Spain to exhume bodies of civil war victims at Valley of the Fallen

The Spanish government on Tuesday approved a special fund to exhume graves at the Valley of the Fallen, where thousands of victims of the Spanish Civil War and dictator Francisco Franco are buried.

Spain to exhume bodies of civil war victims at Valley of the Fallen
Women hold up pictures of their fathers and relatives, who were condemned to death during Franco’s dictatorship. Photo: OSCAR DEL POZO/AFP

The Socialist government said it had set aside €665,000 ($780,000) to exhume some 33,000 victims whose remains lie behind a vast basilica near Madrid.

Franco was buried in the basilica when he died in 1975 but his remains were removed in 2019 and transferred to a discreet family plot on the outskirts of the capital.

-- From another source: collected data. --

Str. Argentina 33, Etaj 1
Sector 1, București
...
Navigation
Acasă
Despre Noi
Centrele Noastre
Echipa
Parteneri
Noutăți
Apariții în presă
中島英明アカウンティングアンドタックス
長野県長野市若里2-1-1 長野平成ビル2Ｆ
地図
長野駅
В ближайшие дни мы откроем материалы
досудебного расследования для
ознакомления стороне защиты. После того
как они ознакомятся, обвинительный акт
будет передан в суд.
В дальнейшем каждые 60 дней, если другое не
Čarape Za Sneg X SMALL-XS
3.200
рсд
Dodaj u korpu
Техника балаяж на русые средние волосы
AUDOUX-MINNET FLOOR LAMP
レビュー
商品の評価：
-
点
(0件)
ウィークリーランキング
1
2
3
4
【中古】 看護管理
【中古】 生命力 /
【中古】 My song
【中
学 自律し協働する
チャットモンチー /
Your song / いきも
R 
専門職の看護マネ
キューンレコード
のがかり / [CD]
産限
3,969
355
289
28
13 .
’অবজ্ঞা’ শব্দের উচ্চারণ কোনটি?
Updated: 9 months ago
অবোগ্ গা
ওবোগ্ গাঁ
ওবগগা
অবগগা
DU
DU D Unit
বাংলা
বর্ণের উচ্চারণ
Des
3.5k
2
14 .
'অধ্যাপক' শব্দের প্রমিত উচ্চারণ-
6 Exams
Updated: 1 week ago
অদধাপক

Government spokesperson Maria Jesus Montera told reporters that more than 60 families and international institutions had called for the exhumation of the victims to give relatives who suffered during the civil war and Franco’s dictatorship “moral reparation”.

Campaigners estimate more than 100,000 victims from the war and its aftermath remain buried in unmarked graves across Spain —- a figure, according to Amnesty International, only exceeded by Cambodia.

Human remains discovered during exhumation works carried out by the Association for the Recovery of Historical Memory of Valladolid, in a mass grave where the bodies of hundreds of people were dumped during the Spanish civil war. Photo by CESAR MANSO/AFP

Built between 1940 and 1958 partly by the forced labour of political prisoners, the imposing basilica and the mausoleum of the Valley of the Fallen was initially intended for those who had fought for Franco.

But in 1959 the remains of many Republican opponents were moved there from cemeteries and mass graves across the country without their families being informed.

The crypts and ossuaries where some of the victims are buried are inaccessible as they were walled off at the time.

Socialist Prime Minister Pedro Sanchez has made the rehabilitation of the victims of the Franco era one of his priorities since coming to power in 2018.

As well as the Valley of the Fallen, his government is also focusing on identifying remains founds in mass graves across Spain.